**TRY IT:** Write out the data below again, swapping every "centro" for "medio" and keeping everything else the same. Leave the pictures out of your answer.

Saved data entries:
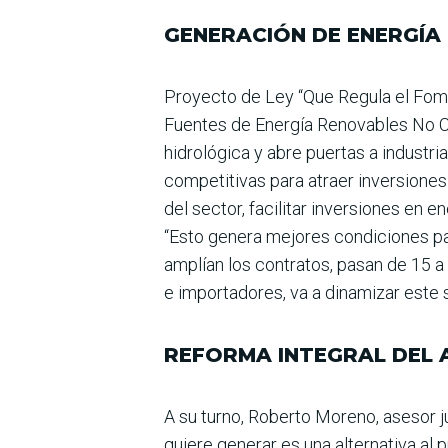
GENERACIÓN DE ENERGÍA
Proyecto de Ley “Que Regula el Foment
Fuentes de Energía Renovables No Conv
hidrológica y abre puertas a industr
competiti­vas para atraer inversiones
del sector, facilitar inversiones en 
“Esto genera mejores condicio­nes par
amplían los con­tratos, pasan de 15
e importadores, va a dina­mizar este 
REFORMA INTEGRAL DEL 
A su turno, Roberto Moreno, asesor ju
quiere generar es una alternativa al p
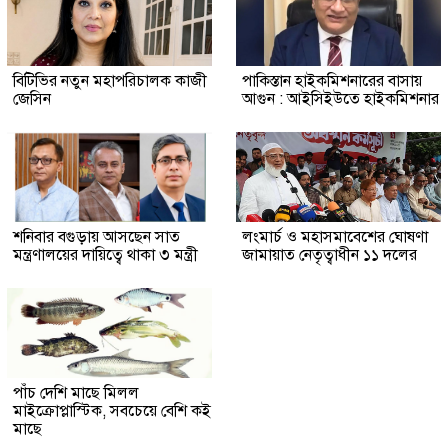
বিটিভির নতুন মহাপরিচালক কাজী
পাকিস্তান হাইকমিশনারের বাসায়
জেসিন
আগুন : আইসিইউতে হাইকমিশনার
শনিবার বগুড়ায় আসছেন সাত
লংমার্চ ও মহাসমাবেশের ঘোষণা
মন্ত্রণালয়ের দায়িত্বে থাকা ৩ মন্ত্রী
জামায়াত নেতৃত্বাধীন ১১ দলের
পাঁচ দেশি মাছে মিলল
মাইক্রোপ্লাস্টিক, সবচেয়ে বেশি কই
মাছে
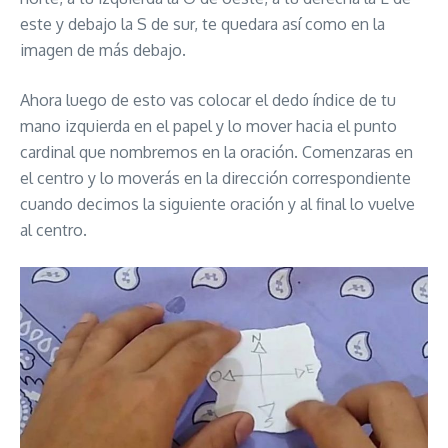
este y debajo la S de sur, te quedara así como en la
imagen de más debajo.
Ahora luego de esto vas colocar el dedo índice de tu
mano izquierda en el papel y lo mover hacia el punto
cardinal que nombremos en la oración. Comenzaras en
el centro y lo moverás en la dirección correspondiente
cuando decimos la siguiente oración y al final lo vuelve
al centro.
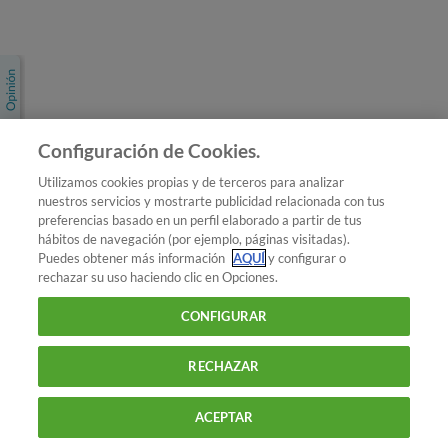
Únete a nosotros
Los más populares
Conoce OCU
Configuración de Cookies.
Más Información
Utilizamos cookies propias y de terceros para analizar
nuestros servicios y mostrarte publicidad relacionada con tus
© 2026 OCU
preferencias basado en un perfil elaborado a partir de tus
Condiciones generales de contratación de OCU
hábitos de navegación (por ejemplo, páginas visitadas).
Política de privacidad
Puedes obtener más información
AQUÍ
y configurar o
rechazar su uso haciendo clic en Opciones.
Uso del nombre y de los signos de OCU
Aviso Legal
Política de cookies
CONFIGURAR
RECHAZAR
ACEPTAR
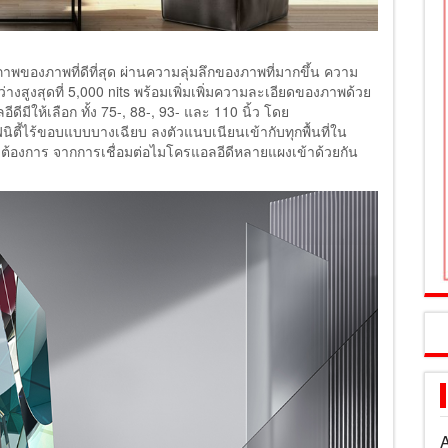
ภาพของภาพที่ดีที่สุด ผ่านความลุ่มลึกของภาพที่มากขึ้น ความ
ว่างสูงสุดที่ 5,000 nits พร้อมเพิ่มเพิ่มความละเอียดของภาพด้วย
ีให้เลือก ทั้ง 75-, 88-, 93- และ 110 นิ้ว โดย
ิตี้ไร้ขอบแบบบางเฉียบ ลงตัวแนบเนียนเข้ากับทุกพื้นที่ใน
มต้องการ จากการเชื่อมต่อไมโครแอลอีดีหลายแผงเข้าด้วยกัน
A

**WRITTEN SOLUTION:**
GENERACIÓN DE ENERGÍA
Proyecto de Ley “Que Regula el Foment
Fuentes de Energía Renovables No Conv
hidrológica y abre puertas a industr
competiti­vas para atraer inversiones
del sector, facilitar inversiones en 
“Esto genera mejores condicio­nes par
amplían los con­tratos, pasan de 15
e importadores, va a dina­mizar este 
REFORMA INTEGRAL DEL 
A su turno, Roberto Moreno, asesor ju
quiere generar es una alternativa al p
বিটিভির নতুন মহাপরিচালক কাজী
পাকিস্তান হাইকমিশনারের বাসায়
জেসিন
আগুন : আইসিইউতে হাইকমিশনার
শনিবার বগুড়ায় আসছেন সাত
লংমার্চ ও মহাসমাবেশের ঘোষণা
মন্ত্রণালয়ের দায়িত্বে থাকা ৩ মন্ত্রী
জামায়াত নেতৃত্বাধীন ১১ দলের
পাঁচ দেশি মাছে মিলল
মাইক্রোপ্লাস্টিক, সবচেয়ে বেশি কই
মাছে
este y debajo la S de sur, te quedara así como en la
imagen de más debajo.
Ahora luego de esto vas colocar el dedo índice de tu
mano izquierda en el papel y lo mover hacia el punto
cardinal que nombremos en la oración. Comenzaras en
el medio y lo moverás en la dirección correspondiente
cuando decimos la siguiente oración y al final lo vuelve
al medio.
Únete a nosotros
Los más populares
Conoce OCU
Configuración de Cookies.
Más Información
Utilizamos cookies propias y de terceros para analizar
nuestros servicios y mostrarte publicidad relacionada con tus
© 2026 OCU
preferencias basado en un perfil elaborado a partir de tus
Condiciones generales de contratación de OCU
hábitos de navegación (por ejemplo, páginas visitadas).
Política de privacidad
Puedes obtener más información
AQUÍ
y configurar o
rechazar su uso haciendo clic en Opciones.
Uso del nombre y de los signos de OCU
Aviso Legal
Política de cookies
CONFIGURAR
RECHAZAR
ACEPTAR
ภาพของภาพที่ดีที่สุด ผ่านความลุ่มลึกของภาพที่มากขึ้น ความ
ว่างสูงสุดที่ 5,000 nits พร้อมเพิ่มเพิ่มความละเอียดของภาพด้วย
ีให้เลือก ทั้ง 75-, 88-, 93- และ 110 นิ้ว โดย
ิตี้ไร้ขอบแบบบางเฉียบ ลงตัวแนบเนียนเข้ากับทุกพื้นที่ใน
มต้องการ จากการเชื่อมต่อไมโครแอลอีดีหลายแผงเข้าด้วยกัน
A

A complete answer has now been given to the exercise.